Written by | Wednesday, December 30th, 2015

Deputy European Commission chief, Valdis Dombrovskis, who is in charge of the single currency and social dialogue, said that the Eurozone is not expected to welcome any new member countries in the upcoming years. “No new members are expected to join in the next few years,” Mr Dombrovskis told the German daily Die Welt. While the Eurozone’s long-term crisis seems to have put some countries off, he explained that “Initially, joining the euro seemed attractive to the new EU members. But the euro crisis changed this. And the Greek crisis all the more so”.

“Before a country joins the euro, it must have a fixed exchange rate to the euro. This mechanism is the waiting room for Eurozone membership,” Mr Dombrovskis said and noted that at the moment there is no country readying itself for the membership in the common currency area. No EU Member State is in the “euro waiting room”. In the past, governments of Bulgaria, Romania and Poland expressed their interest in starting negotiations and taking the first steps towards the euro. However, in case of Poland, the new government is “somewhat more reserved,” Mr Dombrovskis said.

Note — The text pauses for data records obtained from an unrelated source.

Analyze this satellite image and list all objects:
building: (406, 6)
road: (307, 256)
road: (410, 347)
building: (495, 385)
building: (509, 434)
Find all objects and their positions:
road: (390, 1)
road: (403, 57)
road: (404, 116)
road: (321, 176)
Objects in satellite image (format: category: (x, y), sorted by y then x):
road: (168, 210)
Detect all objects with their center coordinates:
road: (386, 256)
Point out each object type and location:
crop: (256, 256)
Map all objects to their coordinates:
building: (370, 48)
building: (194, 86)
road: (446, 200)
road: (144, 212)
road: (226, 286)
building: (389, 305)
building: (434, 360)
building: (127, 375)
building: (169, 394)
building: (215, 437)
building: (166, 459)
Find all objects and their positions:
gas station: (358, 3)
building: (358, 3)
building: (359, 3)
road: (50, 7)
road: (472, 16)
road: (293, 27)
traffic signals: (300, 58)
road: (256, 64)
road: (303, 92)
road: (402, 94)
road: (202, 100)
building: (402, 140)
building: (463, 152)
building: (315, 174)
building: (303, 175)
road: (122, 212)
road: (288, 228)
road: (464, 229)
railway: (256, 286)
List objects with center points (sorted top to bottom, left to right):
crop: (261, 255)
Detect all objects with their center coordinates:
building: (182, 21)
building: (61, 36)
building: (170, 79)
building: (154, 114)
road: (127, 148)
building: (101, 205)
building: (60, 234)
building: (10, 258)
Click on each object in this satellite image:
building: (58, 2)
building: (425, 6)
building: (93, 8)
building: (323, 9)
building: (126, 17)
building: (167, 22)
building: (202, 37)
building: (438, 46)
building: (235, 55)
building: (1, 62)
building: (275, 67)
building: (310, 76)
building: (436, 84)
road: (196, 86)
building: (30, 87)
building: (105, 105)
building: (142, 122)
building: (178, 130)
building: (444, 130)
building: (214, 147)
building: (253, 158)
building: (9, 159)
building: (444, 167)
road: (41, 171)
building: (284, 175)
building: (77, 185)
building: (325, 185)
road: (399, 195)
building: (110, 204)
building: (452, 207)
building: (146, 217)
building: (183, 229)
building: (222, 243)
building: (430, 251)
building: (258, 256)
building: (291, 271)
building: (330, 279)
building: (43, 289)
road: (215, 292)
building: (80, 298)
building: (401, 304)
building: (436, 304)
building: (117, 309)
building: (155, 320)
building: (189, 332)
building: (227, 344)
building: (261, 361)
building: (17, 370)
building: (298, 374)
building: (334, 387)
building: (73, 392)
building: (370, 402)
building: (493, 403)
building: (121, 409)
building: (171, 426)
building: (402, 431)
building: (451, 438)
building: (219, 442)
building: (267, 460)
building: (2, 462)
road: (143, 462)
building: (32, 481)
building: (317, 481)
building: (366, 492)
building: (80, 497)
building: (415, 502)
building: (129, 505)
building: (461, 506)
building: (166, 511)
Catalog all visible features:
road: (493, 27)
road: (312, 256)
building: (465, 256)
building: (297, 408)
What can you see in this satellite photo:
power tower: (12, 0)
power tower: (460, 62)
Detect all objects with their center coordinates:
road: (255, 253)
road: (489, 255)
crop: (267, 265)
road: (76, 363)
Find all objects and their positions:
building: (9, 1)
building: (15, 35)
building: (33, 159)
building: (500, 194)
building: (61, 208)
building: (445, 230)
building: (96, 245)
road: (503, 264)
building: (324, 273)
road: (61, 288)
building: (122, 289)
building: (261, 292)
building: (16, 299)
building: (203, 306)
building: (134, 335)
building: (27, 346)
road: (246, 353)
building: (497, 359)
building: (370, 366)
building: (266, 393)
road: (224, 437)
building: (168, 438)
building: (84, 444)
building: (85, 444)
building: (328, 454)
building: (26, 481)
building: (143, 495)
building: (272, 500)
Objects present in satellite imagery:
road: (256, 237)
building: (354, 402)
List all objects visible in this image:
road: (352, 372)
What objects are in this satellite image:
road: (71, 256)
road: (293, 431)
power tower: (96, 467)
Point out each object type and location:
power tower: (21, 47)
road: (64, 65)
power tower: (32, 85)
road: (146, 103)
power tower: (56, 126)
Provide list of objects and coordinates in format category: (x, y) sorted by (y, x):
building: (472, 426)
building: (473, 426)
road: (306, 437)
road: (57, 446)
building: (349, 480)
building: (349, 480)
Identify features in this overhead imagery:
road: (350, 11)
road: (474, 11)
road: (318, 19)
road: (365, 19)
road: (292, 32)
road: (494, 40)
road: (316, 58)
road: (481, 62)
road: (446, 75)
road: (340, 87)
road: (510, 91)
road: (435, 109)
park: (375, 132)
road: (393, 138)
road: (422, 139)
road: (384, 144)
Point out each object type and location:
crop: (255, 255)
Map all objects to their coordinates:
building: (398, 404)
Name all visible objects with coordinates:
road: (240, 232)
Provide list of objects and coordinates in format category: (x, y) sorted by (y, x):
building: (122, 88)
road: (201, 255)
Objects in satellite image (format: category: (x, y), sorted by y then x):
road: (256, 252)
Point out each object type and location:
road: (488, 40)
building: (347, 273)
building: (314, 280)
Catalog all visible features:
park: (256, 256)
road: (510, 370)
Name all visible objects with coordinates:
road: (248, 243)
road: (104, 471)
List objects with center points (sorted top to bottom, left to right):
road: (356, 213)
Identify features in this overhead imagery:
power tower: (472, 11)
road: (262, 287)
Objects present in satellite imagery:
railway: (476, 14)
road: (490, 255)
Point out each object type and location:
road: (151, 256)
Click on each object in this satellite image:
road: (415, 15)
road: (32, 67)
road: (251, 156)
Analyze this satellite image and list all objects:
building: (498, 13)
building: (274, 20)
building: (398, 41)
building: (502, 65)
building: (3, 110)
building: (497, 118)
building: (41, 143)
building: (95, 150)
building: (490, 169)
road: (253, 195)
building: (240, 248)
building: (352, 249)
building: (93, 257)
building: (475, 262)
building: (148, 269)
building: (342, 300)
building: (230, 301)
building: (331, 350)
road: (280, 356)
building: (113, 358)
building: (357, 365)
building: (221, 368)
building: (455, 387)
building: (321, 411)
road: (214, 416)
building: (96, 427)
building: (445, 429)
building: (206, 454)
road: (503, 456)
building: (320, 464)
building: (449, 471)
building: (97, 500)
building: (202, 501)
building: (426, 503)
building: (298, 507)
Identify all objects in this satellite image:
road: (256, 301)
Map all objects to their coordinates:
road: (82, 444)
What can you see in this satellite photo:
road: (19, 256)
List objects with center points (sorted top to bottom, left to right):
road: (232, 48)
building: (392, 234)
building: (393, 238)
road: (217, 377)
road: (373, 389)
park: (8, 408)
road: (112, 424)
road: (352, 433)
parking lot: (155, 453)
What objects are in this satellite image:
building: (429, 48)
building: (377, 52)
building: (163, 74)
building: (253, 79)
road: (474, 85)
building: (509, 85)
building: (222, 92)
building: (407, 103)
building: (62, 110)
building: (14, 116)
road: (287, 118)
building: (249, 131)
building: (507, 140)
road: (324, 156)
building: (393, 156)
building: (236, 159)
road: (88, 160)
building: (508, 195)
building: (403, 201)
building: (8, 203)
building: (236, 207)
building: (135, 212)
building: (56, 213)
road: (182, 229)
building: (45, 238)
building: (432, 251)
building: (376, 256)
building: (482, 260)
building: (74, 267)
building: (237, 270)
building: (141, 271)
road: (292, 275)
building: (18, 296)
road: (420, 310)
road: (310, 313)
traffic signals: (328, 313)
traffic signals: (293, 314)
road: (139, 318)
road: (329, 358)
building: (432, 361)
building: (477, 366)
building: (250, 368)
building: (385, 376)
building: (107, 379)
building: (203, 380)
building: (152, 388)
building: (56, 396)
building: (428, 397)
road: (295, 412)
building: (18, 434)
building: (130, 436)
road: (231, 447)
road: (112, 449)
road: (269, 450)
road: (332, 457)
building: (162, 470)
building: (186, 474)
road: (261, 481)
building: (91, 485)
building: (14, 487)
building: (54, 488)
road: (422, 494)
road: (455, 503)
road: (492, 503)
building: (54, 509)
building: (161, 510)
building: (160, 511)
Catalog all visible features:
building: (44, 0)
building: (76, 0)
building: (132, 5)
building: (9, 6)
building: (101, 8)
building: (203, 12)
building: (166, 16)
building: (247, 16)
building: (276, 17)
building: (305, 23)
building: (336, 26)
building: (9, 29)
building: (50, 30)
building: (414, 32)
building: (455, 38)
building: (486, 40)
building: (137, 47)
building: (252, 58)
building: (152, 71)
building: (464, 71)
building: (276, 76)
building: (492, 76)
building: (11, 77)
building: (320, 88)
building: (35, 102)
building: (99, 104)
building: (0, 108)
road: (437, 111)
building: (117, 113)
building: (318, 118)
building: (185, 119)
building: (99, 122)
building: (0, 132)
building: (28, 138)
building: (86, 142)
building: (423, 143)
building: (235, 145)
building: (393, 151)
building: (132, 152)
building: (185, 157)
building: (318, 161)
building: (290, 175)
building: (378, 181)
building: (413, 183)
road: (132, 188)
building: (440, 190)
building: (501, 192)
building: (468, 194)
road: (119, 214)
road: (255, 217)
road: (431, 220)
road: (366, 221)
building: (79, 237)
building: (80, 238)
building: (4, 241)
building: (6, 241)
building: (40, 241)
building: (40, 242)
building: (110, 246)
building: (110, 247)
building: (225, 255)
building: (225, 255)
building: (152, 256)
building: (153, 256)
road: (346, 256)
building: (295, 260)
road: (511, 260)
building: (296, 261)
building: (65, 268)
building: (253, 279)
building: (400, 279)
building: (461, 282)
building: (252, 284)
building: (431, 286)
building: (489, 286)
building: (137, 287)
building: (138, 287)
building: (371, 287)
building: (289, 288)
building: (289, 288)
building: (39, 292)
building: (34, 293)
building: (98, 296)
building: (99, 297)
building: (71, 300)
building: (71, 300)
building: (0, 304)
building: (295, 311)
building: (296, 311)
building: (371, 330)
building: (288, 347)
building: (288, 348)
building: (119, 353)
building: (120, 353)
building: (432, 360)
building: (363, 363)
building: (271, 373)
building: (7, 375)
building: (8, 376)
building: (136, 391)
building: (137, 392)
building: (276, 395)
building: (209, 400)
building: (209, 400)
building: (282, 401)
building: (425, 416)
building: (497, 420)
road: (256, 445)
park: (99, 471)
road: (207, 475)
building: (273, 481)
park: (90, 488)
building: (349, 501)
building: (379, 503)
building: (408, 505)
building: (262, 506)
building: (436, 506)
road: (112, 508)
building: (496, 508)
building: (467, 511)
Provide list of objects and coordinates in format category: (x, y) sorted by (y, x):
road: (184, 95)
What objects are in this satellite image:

The Eurozone is a monetary union of 19 of the 28 EU Member States, which have adopted the euro as their common currency and sole legal tender. Other EU states (except for Denmark and the United Kingdom) are obliged to join once they meet the criteria to do so. Andorra, Monaco, San Marino, and Vatican City have formal agreements with the EU to use the euro as their official currency and issue their own coins. The last countries that joined the Eurozone were Latvia in 2014 and Lithuania in 2015. No country has so far left the common currency and there are even no provisions to do so or to be expelled.